(EXERCISE)
Scan the entries below. List each line with "Library".

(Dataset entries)
----------------------------------------

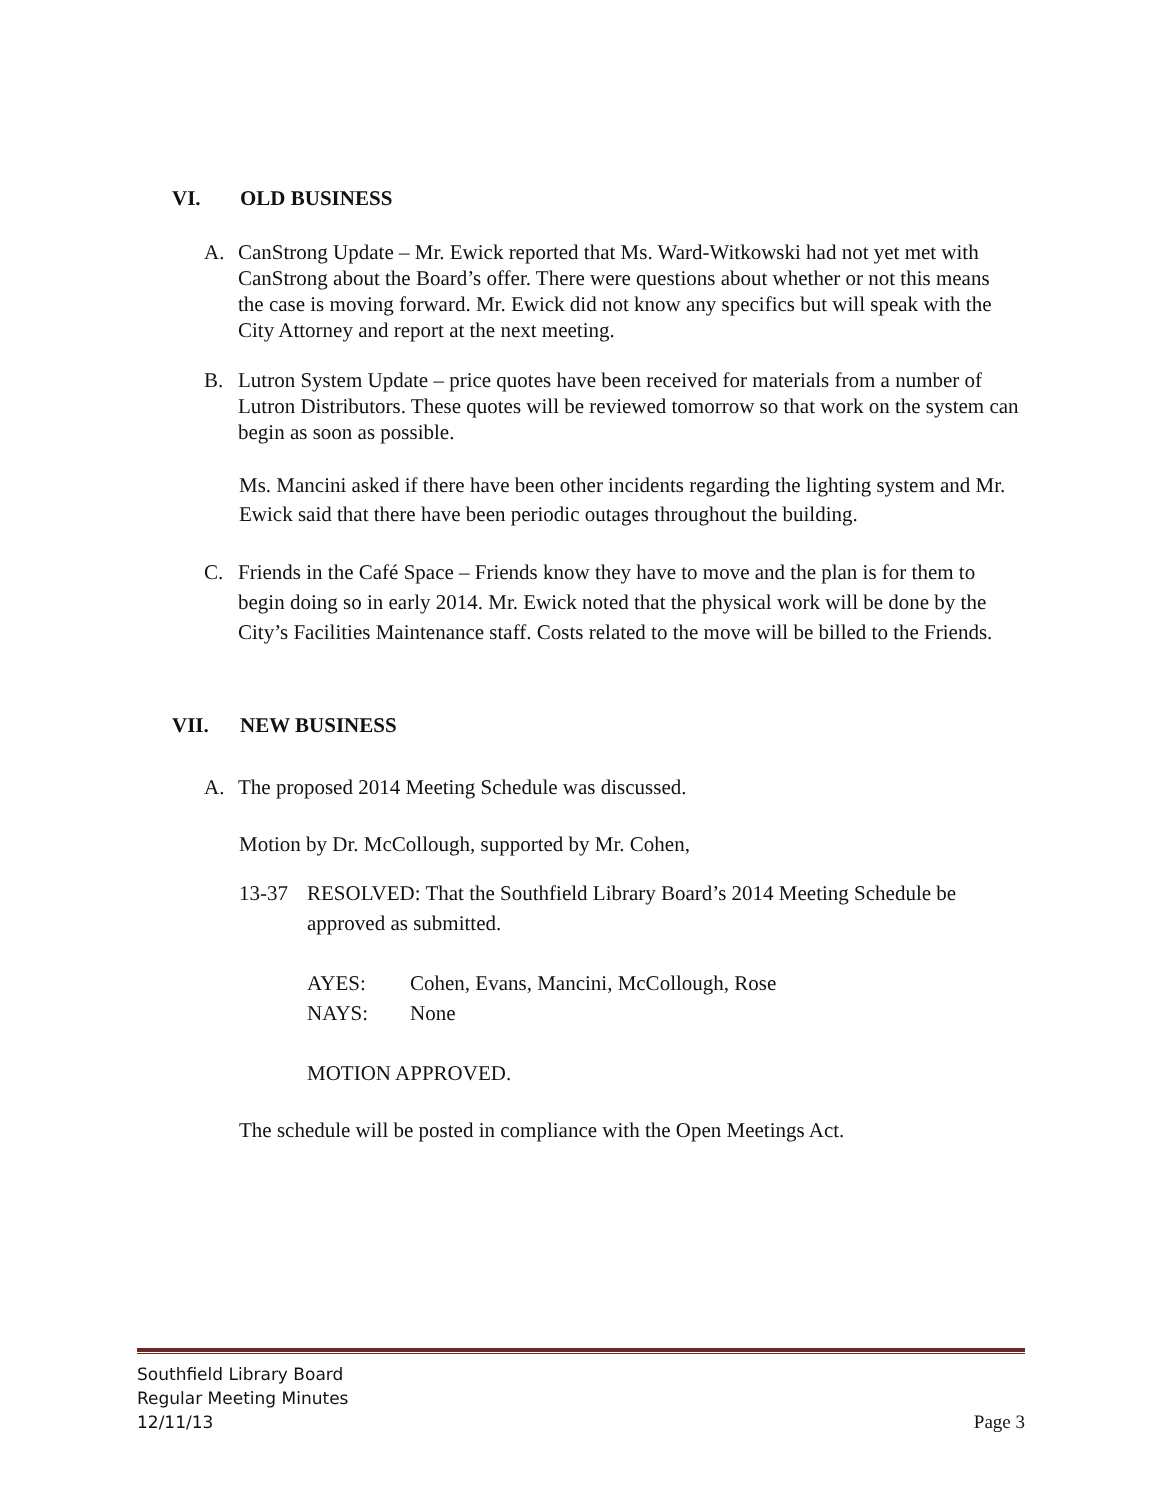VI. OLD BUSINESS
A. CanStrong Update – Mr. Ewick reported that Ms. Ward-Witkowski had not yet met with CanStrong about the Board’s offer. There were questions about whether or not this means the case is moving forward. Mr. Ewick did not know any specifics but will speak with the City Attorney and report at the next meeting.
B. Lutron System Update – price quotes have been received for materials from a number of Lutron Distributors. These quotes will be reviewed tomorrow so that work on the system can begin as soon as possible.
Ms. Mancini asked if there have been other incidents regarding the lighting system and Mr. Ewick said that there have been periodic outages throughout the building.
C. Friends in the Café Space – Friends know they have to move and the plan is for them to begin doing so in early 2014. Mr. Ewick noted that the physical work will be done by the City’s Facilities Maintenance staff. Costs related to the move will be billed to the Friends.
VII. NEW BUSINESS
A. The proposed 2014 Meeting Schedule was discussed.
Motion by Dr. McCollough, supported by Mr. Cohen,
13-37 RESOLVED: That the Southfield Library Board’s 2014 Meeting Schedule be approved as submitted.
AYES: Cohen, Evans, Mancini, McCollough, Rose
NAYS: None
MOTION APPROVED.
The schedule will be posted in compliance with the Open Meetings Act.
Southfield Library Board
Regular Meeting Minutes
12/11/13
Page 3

----------------------------------------

(TASK SOLUTION)
13-37 RESOLVED: That the Southfield Library Board’s 2014 Meeting Schedule be approved as submitted.
Southfield Library Board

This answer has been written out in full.